Rust标准库中⽤PathBuf和Path两个类型来处理路径。它们之间的关系 就类似String和str之间的关系:⼀个对内部数据有所有权,还有⼀个只是借 ⽤。实际上,读源码可知,PathBuf⾥⾯存的是⼀个OsString,Path⾥⾯存 的是⼀个OsStr。这两个类型定义在std::path模块中。
通过这种方式可以方便的在字符串和Path,PathBuf之间进行任意转换.
在compile_dir的第23行中,我们提供给WalkDir::new一个&str,rust自动将其转换为了Path.
FromProto和IntoProto
出于跨平台的考虑,proto文件中的数据类型表达能力肯定不如rust丰富,所以不可避免需要在两者之间进行类型转换. 因此Libra中提供了proto_conv接口专门用于实现两者之间的转换.
比如:
/// Helper to construct and parse [`proto::storage::GetAccountStateWithProofByStateRootRequest`]
///
/// It does so by implementing `IntoProto` and `FromProto`,
/// providing `into_proto` and `from_proto`.
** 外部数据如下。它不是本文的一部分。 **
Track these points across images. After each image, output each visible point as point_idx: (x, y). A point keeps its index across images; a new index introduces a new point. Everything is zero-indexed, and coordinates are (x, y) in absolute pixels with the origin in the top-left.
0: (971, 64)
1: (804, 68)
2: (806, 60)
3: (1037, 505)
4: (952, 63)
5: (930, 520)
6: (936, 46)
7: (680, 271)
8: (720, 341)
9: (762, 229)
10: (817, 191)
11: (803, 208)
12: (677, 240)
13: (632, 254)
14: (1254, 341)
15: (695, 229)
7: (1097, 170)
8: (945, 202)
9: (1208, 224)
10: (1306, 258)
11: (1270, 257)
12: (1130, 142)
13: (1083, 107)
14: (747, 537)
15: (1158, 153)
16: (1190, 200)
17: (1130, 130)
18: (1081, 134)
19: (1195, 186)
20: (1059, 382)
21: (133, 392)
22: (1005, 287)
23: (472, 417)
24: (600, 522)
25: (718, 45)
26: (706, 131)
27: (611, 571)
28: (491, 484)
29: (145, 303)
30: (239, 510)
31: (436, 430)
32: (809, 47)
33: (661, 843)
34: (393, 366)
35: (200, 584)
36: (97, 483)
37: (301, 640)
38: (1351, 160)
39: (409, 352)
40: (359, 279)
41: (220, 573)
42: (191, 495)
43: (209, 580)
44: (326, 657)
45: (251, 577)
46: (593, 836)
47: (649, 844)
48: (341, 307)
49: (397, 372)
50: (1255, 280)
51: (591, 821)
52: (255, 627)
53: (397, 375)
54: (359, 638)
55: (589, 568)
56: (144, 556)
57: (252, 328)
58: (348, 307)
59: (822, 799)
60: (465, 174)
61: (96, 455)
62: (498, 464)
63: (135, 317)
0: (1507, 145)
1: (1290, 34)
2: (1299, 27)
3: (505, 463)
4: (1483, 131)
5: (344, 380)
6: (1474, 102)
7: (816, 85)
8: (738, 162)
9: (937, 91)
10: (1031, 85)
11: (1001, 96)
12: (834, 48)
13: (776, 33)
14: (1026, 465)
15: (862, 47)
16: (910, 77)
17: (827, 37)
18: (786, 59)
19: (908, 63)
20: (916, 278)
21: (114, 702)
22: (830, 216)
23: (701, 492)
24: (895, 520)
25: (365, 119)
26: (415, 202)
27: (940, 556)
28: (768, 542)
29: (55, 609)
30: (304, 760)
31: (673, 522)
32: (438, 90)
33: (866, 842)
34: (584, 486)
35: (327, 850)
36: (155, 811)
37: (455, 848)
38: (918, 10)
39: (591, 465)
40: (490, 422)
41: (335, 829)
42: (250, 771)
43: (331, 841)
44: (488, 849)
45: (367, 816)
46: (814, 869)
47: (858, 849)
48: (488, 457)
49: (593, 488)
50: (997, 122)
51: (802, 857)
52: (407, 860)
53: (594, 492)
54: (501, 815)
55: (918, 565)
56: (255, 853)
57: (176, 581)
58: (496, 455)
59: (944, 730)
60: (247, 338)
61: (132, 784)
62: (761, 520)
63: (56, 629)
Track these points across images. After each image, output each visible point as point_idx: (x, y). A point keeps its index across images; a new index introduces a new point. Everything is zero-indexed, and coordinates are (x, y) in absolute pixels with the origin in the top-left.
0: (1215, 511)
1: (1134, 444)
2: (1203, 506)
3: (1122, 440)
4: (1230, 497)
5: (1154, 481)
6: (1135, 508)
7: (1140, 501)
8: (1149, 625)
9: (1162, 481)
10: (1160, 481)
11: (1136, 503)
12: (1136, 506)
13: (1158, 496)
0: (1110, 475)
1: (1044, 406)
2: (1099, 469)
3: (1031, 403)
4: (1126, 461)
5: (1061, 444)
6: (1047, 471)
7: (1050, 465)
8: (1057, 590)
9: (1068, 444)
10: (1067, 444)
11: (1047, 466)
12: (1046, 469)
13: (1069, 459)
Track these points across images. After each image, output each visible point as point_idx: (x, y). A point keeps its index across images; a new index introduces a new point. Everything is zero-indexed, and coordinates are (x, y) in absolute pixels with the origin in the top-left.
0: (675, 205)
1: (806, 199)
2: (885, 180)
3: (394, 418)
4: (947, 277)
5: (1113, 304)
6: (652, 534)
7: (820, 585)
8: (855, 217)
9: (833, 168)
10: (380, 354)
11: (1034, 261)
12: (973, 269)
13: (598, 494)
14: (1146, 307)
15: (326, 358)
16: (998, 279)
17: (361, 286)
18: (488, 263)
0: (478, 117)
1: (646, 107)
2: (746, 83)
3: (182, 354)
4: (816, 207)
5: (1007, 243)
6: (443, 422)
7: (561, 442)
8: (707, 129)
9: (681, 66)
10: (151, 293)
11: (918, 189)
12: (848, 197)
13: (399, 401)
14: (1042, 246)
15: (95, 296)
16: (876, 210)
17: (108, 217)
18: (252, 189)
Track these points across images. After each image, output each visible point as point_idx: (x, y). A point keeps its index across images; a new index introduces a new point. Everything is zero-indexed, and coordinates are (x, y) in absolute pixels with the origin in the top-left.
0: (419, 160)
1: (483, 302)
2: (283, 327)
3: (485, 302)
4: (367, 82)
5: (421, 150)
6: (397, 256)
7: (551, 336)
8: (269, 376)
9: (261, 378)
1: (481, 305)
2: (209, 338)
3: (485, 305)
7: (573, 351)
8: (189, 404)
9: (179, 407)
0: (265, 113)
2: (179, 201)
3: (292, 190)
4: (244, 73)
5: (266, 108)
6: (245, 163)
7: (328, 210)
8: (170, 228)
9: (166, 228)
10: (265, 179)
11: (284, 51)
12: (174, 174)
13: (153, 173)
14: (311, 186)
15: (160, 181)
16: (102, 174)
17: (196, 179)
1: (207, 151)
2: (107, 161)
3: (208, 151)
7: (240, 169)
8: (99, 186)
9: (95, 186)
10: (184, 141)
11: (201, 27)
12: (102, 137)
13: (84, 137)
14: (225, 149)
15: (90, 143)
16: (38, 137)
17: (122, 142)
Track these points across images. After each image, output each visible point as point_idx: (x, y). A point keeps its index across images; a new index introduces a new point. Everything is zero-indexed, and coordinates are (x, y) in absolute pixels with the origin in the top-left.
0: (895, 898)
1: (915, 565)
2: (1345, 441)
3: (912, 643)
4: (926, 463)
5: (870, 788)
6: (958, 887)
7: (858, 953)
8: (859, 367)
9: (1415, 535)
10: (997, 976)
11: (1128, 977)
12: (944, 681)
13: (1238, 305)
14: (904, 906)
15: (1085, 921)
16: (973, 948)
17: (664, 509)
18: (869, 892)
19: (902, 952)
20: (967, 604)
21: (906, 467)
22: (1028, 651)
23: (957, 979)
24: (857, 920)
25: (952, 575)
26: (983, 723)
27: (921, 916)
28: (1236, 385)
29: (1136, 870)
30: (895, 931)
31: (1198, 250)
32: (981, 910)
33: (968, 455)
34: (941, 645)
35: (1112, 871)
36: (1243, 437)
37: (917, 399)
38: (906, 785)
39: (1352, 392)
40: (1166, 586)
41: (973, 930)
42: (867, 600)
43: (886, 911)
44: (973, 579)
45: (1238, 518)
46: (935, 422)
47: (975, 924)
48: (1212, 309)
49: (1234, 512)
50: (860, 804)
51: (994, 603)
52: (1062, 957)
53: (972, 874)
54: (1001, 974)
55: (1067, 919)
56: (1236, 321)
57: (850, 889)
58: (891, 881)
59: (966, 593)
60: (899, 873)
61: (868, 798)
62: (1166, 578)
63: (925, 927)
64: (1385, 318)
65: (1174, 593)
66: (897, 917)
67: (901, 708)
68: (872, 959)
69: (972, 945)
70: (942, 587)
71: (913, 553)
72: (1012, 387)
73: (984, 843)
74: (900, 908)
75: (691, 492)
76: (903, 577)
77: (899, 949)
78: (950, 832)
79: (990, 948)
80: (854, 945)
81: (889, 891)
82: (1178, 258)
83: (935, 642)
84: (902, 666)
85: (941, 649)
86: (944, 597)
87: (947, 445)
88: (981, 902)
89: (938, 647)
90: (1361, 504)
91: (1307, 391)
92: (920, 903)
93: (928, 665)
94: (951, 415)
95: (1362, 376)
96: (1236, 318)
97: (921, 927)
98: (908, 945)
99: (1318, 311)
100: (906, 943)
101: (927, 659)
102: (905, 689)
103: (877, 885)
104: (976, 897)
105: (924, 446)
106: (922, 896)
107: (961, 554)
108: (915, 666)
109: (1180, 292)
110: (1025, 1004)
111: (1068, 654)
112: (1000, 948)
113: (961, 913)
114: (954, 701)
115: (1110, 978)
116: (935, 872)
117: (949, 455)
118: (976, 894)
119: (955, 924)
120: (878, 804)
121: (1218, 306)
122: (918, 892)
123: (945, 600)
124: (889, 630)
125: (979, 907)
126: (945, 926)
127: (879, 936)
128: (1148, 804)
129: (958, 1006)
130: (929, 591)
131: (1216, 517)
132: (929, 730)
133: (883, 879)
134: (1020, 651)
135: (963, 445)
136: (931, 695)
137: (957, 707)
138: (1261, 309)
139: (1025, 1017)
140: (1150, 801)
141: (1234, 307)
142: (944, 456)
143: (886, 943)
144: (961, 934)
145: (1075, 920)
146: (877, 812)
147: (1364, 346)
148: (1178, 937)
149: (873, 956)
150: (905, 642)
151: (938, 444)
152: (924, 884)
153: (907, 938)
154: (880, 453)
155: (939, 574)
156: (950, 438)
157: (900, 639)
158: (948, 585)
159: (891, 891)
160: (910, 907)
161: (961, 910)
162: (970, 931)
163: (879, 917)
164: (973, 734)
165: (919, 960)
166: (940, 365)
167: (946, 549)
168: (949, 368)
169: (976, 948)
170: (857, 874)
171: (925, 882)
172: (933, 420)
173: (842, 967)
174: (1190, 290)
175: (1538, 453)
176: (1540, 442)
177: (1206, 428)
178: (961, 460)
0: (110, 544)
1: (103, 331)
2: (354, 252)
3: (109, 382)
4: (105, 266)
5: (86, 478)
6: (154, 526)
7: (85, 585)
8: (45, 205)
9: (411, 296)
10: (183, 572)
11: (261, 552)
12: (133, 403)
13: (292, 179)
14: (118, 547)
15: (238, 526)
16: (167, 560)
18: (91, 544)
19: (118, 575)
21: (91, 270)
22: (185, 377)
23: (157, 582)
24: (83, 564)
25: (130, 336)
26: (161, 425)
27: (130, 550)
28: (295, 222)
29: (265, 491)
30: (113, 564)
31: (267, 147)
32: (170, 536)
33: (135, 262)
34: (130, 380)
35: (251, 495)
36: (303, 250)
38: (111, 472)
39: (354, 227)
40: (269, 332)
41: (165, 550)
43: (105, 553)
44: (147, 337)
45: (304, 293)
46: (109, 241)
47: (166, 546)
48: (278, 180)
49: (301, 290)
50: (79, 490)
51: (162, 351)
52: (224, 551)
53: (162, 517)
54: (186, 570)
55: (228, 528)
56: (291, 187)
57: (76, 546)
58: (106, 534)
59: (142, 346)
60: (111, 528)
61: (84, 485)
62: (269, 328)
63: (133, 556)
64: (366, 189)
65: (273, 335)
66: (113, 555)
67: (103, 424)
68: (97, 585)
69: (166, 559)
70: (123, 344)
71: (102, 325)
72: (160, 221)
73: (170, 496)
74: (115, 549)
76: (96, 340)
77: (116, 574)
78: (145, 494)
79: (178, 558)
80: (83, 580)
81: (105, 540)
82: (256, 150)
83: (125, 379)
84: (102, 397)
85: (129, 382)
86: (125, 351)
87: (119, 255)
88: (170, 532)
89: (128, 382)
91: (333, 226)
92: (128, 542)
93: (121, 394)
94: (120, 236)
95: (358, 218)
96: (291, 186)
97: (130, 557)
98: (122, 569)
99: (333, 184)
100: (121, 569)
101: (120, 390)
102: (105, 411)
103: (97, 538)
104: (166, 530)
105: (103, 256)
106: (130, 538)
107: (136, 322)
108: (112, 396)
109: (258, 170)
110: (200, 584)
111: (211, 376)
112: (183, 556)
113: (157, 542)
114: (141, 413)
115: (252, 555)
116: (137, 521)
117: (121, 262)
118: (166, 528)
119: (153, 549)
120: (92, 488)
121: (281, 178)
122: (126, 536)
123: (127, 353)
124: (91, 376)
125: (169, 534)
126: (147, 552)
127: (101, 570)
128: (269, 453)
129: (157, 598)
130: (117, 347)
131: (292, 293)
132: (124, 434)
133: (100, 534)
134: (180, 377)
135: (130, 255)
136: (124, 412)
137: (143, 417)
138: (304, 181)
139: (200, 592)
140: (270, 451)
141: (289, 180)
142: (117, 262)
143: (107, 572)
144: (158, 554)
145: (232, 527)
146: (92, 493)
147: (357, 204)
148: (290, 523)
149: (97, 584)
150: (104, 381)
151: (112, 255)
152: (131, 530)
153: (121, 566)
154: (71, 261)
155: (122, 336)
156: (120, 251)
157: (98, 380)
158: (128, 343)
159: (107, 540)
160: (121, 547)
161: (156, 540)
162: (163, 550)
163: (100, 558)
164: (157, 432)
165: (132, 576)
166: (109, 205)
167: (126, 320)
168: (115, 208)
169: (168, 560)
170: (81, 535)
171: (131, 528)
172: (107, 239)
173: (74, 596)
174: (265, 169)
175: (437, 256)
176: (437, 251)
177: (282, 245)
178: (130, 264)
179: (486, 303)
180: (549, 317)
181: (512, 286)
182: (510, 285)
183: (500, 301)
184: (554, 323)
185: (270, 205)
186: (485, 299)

#[derive(PartialEq, Eq, Clone, FromProto, IntoProto)]
#[ProtoType(crate::proto::storage::GetAccountStateWithProofByStateRootRequest)]
pub struct GetAccountStateWithProofByStateRootRequest {
/// The access path to query with.
pub address: AccountAddress,
/// the state root hash the query is based on.
pub state_root_hash: HashValue,
}
/// Helper to construct and parse [`proto::storage::GetAccountStateWithProofByStateRootResponse`]
///
/// It does so by implementing `IntoProto` and `FromProto`,
/// providing `into_proto` and `from_proto`.
#[derive(PartialEq, Eq, Clone)]
pub struct GetAccountStateWithProofByStateRootResponse {
/// The account state blob requested.
pub account_state_blob: Option<AccountStateBlob>,
/// The state root hash the query is based on.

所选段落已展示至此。